A sly and humorous portrait of modern relationships and an urban comedy of manners in the vein of The Love Affairs of Nathaniel P, James Gregor's Going Dutch finds a struggling gay male graduate student in an unexpected—yet stirring—relationship with his brilliant female classmate.
Exhausted by countless dead-end forays in the gay dating scene, surrounded constantly by friends but deeply lonely in New York City, drifting into the academic abyss, twenty-something graduate student Richard has plenty of sources of anxiety. But at the forefront is his crippling writer's block, which threatens daily to derail his graduate funding and leave Richard poor, directionless, and desperately single.

Enter Anne: his brilliant classmate who offers to “help” Richard write his papers in exchange for his company, despite Richard's fairly obvious sexual orientation. Still, he needs her help, and it doesn't hurt that Anne has folded Richard into her abundant lifestyle. What begins as an initially transactional relationship blooms suddenly into something more complex.

[Stored entries]
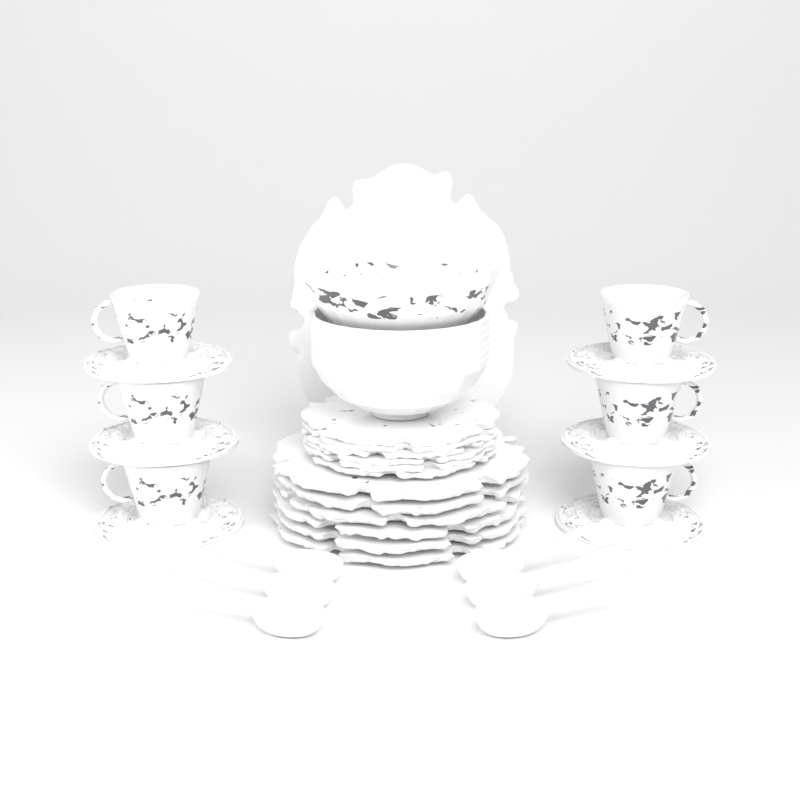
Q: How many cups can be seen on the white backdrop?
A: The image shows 6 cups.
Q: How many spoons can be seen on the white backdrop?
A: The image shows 6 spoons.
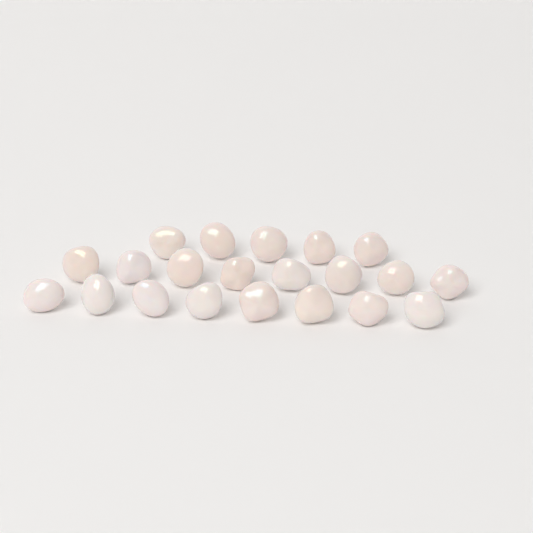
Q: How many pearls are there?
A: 21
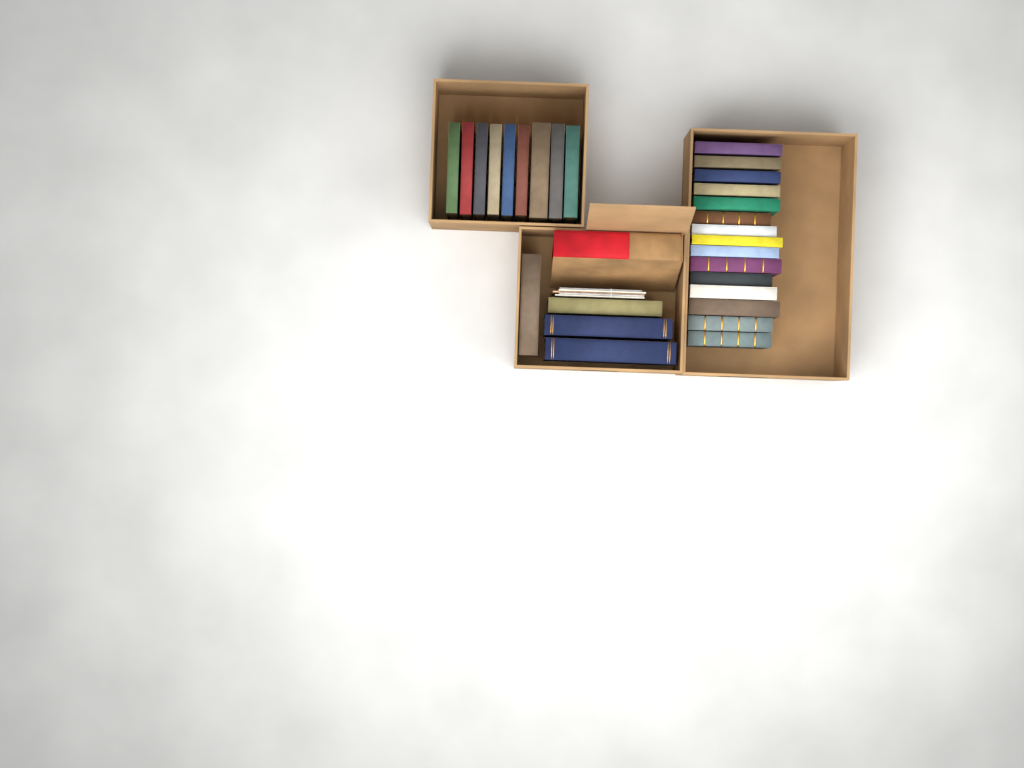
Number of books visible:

■ THE REQUEST ■
From the book description, extract the passage from "A sly and humorous" to "brilliant female classmate.".

■ RESULT ■
A sly and humorous portrait of modern relationships and an urban comedy of manners in the vein of The Love Affairs of Nathaniel P, James Gregor's Going Dutch finds a struggling gay male graduate student in an unexpected—yet stirring—relationship with his brilliant female classmate.